▶ **JOB**:
Search the material and gather each line with "html" in it.

▶ **SUPPLIED MATERIAL**:
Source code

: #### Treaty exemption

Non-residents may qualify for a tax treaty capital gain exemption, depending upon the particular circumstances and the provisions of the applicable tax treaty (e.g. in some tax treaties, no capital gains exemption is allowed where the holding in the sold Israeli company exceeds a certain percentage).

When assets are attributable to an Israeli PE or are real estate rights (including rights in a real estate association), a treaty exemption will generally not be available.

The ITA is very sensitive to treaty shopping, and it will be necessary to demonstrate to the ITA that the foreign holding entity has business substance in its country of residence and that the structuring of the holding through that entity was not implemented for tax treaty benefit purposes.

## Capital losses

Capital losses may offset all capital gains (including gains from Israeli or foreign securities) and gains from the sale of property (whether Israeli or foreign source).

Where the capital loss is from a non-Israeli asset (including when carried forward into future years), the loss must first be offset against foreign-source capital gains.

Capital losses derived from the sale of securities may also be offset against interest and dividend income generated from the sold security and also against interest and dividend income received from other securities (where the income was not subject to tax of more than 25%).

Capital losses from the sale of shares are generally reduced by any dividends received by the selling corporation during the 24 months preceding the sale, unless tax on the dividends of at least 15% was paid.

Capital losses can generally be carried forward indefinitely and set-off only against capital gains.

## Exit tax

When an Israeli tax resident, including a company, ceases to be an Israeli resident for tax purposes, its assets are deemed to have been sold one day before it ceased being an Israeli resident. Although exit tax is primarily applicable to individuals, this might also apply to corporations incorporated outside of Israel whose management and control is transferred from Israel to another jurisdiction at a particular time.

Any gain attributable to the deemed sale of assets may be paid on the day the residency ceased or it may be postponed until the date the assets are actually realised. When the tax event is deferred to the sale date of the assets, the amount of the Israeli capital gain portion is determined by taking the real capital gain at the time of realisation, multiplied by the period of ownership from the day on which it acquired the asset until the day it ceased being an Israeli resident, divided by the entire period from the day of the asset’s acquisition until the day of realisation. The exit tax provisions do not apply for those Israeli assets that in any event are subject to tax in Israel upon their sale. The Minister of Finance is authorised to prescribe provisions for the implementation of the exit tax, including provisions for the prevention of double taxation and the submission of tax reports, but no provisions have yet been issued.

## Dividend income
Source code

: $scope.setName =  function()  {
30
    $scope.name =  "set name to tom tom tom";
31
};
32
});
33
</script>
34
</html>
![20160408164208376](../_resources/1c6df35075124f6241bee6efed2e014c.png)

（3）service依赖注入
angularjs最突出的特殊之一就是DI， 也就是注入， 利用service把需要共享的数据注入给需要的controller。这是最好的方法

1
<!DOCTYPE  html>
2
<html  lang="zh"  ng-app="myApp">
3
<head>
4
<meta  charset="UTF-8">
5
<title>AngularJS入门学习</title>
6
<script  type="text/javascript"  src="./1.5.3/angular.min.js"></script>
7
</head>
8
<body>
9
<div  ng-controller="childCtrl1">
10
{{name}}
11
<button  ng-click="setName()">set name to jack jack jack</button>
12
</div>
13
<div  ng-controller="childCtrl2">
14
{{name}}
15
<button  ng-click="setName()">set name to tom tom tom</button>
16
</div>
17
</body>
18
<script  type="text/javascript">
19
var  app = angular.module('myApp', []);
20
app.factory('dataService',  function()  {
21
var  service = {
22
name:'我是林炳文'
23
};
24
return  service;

▶ **RESPONSE AREA**:
</html>
<!DOCTYPE  html>
<html  lang="zh"  ng-app="myApp">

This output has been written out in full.